Blue Shield of California, a leading health insurance provider, recently experienced a cybersecurity breach that potentially compromised the personal data of its members.
The attack targeted the files of a contracted vendor responsible for managing vision benefits for a significant portion of Blue Shield’s clientele.
The data may have included names of members, their dates of birth, social security numbers and information related to vision health care.
The breach, which may also have included diagnosis and treatment information, has left thousands of individuals at risk of identity theft and other financial crimes. According to a Nov. 17 press release from Blue Shield.
Table of Contents
Details of the Breach
The breach occurred during the spring of 2023, but Blue Shield remained unaware. The Oakland based company has about 4.8 million members, mostly in California.
Hackers stole the data from a Blue Shield server managing vision care data on May 28 and May 31, according to the release. A vendor for Blue Shield, which the release did not identify, discovered the breach on Aug. 23 and reported it to Blue Shield on Sept. 1.
What Caused the Breach?
The Blue California vendor data breach was caused by a vulnerability in MESVision’s MOVEit server.
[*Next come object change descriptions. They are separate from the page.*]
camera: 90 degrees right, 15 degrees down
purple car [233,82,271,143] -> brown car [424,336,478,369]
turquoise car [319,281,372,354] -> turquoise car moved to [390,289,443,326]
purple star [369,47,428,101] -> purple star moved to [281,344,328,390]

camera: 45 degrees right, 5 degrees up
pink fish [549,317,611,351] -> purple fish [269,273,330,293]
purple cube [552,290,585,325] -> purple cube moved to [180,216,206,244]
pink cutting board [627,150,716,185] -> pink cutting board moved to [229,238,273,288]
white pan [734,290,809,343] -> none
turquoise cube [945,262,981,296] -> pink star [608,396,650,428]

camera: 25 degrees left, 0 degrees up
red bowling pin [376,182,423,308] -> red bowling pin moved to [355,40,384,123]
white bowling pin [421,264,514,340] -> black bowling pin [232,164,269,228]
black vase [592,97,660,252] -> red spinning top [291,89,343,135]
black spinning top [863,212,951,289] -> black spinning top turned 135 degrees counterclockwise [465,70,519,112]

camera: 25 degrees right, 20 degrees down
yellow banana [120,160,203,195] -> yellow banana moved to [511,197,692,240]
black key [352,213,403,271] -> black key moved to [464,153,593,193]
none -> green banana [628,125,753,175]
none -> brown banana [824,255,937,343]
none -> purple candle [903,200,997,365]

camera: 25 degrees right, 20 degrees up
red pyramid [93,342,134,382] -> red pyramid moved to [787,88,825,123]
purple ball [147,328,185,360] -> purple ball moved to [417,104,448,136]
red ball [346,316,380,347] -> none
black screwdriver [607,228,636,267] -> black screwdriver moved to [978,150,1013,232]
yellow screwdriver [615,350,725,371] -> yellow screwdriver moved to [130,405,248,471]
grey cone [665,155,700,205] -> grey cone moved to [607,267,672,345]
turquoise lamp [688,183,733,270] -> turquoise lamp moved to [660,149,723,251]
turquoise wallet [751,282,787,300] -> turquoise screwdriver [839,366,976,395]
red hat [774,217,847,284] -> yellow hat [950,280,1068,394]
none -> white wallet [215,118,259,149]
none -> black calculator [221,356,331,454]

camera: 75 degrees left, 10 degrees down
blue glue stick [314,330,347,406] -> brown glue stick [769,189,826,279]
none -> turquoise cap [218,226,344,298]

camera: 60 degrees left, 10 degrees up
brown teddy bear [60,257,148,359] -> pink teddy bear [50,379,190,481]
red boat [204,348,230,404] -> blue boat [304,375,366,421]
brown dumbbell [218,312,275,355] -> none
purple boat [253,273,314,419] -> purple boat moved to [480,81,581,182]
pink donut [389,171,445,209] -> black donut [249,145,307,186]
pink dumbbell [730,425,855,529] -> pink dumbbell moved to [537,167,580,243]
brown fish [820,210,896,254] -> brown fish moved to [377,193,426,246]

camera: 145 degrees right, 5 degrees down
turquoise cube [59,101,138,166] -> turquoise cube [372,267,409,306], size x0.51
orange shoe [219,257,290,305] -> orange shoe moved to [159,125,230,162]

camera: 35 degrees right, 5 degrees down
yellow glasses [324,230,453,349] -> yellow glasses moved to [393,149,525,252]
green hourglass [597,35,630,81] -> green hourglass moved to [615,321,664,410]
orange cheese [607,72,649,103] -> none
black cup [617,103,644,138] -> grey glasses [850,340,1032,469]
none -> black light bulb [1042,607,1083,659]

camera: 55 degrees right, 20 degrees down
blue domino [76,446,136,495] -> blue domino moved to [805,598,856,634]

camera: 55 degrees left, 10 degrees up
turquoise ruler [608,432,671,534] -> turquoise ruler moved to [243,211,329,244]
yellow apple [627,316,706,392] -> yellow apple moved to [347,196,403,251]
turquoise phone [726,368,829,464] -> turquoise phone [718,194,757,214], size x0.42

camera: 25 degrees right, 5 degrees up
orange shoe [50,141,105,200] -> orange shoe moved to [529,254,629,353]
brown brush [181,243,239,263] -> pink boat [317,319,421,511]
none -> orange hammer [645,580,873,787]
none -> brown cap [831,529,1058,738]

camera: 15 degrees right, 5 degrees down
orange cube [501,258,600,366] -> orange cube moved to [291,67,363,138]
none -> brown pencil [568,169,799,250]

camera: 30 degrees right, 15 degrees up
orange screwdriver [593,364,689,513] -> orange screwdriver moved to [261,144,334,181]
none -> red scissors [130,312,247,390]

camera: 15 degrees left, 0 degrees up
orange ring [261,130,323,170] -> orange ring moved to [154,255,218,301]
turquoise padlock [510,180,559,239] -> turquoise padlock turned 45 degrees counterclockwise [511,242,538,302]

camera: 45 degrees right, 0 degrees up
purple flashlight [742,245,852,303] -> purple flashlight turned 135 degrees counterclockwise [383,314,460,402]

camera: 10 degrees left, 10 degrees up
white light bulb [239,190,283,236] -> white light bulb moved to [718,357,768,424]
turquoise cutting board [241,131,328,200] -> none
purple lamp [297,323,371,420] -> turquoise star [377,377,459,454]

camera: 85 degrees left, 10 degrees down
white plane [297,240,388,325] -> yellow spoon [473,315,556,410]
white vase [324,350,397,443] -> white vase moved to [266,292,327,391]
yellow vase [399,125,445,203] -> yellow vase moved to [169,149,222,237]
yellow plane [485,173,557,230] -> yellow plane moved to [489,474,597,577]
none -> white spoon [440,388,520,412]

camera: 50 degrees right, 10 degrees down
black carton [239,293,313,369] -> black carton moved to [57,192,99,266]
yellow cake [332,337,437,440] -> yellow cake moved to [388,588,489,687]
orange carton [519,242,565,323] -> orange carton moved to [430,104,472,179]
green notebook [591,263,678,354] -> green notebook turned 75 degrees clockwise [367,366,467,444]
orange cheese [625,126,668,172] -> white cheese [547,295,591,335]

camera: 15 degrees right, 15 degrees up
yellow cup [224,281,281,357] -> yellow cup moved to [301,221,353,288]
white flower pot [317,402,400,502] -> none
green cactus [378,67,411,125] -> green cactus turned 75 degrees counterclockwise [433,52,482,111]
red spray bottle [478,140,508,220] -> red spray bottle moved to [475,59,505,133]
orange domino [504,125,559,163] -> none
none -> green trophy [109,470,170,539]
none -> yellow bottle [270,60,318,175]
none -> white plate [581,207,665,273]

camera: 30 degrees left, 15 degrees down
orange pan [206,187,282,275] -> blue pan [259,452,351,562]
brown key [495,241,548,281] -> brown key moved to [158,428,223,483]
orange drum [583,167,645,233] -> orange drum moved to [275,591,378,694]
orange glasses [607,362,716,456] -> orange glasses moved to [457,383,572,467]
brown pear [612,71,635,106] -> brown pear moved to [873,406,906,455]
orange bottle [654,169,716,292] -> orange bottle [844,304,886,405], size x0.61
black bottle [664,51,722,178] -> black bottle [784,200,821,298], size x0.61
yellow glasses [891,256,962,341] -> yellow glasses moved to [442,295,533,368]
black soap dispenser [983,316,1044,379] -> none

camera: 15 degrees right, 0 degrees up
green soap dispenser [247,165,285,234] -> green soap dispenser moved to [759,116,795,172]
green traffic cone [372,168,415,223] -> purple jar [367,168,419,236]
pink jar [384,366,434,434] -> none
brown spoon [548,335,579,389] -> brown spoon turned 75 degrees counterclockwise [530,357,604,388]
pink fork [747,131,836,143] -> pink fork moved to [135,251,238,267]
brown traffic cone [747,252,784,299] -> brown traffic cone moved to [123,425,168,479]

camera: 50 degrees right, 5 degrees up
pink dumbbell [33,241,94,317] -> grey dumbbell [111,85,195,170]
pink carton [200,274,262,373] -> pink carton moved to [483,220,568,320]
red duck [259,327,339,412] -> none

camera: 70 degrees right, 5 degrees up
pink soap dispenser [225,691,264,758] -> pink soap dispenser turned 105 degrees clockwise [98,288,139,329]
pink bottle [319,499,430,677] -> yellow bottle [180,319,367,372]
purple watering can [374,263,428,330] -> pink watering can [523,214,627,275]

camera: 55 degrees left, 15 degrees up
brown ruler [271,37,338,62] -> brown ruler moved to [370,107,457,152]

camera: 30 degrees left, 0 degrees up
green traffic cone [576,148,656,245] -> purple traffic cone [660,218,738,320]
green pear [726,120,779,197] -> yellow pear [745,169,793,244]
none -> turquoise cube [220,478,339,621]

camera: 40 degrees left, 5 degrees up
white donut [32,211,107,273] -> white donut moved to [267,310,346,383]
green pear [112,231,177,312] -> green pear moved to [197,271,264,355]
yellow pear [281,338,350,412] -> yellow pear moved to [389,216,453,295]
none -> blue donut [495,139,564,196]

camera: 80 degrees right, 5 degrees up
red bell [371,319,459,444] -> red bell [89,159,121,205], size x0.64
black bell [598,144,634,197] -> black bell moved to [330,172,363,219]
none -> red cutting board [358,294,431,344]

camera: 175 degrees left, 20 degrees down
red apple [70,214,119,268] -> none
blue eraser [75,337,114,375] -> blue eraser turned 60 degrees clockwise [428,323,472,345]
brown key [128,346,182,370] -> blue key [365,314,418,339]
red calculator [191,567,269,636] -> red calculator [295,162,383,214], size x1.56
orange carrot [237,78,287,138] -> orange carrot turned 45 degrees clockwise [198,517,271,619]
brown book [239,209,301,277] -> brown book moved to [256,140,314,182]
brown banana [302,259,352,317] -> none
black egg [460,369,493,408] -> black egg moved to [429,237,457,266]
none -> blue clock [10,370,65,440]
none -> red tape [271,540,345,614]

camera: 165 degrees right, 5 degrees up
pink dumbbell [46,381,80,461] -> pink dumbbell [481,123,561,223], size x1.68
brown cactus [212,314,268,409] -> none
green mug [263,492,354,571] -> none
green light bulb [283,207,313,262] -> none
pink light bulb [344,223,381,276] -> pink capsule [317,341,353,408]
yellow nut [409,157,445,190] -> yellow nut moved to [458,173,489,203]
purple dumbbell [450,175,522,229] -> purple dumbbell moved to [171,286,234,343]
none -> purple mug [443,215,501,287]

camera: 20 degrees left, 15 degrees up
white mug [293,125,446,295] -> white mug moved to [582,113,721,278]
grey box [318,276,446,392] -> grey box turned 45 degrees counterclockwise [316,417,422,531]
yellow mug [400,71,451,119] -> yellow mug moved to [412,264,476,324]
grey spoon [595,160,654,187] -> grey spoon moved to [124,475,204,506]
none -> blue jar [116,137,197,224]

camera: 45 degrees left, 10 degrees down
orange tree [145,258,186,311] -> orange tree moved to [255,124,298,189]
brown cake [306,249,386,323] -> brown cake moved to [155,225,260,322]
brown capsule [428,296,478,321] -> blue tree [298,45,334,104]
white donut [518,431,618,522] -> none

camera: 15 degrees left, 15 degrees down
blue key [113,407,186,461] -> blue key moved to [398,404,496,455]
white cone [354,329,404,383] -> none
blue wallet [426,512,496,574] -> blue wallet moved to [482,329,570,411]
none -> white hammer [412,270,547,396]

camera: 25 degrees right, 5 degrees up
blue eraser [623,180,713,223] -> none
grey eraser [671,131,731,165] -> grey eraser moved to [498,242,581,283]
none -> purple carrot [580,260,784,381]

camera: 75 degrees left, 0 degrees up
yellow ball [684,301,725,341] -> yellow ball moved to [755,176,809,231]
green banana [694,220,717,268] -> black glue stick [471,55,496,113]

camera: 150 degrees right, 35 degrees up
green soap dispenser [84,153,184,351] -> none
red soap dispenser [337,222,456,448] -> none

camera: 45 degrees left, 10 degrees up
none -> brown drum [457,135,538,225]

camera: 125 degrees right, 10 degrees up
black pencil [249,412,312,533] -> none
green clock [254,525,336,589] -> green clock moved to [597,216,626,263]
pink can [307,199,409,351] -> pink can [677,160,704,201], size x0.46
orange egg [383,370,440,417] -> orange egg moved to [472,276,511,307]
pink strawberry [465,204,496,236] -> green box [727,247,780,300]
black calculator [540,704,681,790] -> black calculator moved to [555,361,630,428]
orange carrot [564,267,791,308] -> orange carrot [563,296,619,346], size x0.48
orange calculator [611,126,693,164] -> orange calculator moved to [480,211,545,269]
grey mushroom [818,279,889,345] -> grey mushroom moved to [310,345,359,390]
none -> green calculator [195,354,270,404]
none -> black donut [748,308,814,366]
This vulnerability allowed an unauthorized third party to access and remove information from the server.
Impact of the Breach
The extent of the data breach remains unclear, but Blue Shield has proactively offered affected members complimentary credit monitoring and identity restoration services.
Additionally, the company has advised members to closely monitor their credit reports and account statements, promptly reporting any suspicious activity to law enforcement.
Blue Shield’s Response
Blue Shield’s handling of the breach has drawn criticism, with some experts questioning the company’s delayed notification of affected members.
On November 17, 2023, Blue Shield of California (“Blue California”) filed a notice of data breach with the Attorney General of Montana.
In the notice, Blue California explained that one of its vendors, Medical Eye Services, Inc. (“MESVision”), experienced the data breach.
In response to the breach, Blue Shield says it has opened a dedicated call center to answer questions—it can be reached at 1-866-983-2632 Monday through Friday from 8 a.m. to 7 p.m. Central Time, excluding major U.S. holidays.
Blue Shield also offers free credit monitoring with identity restoration services for anyone impacted by the data breach.
Blue Shield has taken steps to notify affected individuals and provide them with resources to protect their identities. The company has also implemented additional security measures to prevent future breaches.
Signs of Identity Theft
The following can indicate if you are a victim of identity theft:
- You see withdrawals from your bank account that you can’t explain.
- You don’t get your bills or other mail.
- Merchants refuse your checks.
- Debt collectors call you about debts that aren’t yours.
- You find unfamiliar accounts or charges on your credit report.
- Medical providers bill you for services you didn’t use.
- Your health plan rejects your legitimate medical claim because the records show you’ve reached your benefits limit.
What You Can Do
If you are a Blue Shield member affected by the breach, the health care provider recommends you do the following:
- Closely review credit reports and account statements, and notify the bank or other institution maintaining your account.
- Report any fraudulent activity or suspected identity theft to law enforcement, the Federal Trade Commission or the Attorney’s general Office in your home state.
- Blue Shield recommends placing a fraud alert on your credit file. An initial fraud alert is free and will stay on your credit file for at least 90 days.
- The alert informs creditors of possible fraudulent activity within your report and requests that the creditor contact you prior to establishing any accounts in your name.
- You may also want to consider placing a security freeze on your credit file, which will prevent new credit from being opened in your name without the use of a PIN.
- A security freeze is designed to prevent credit, loans, and services from being approved in your name without your consent. Security freezes also require you to contact one of the three credit reporting agencies above.
Blue Shield is encouraging members to visit its website for the latest information about the data breach. The company is also providing regular updates on its social media channels.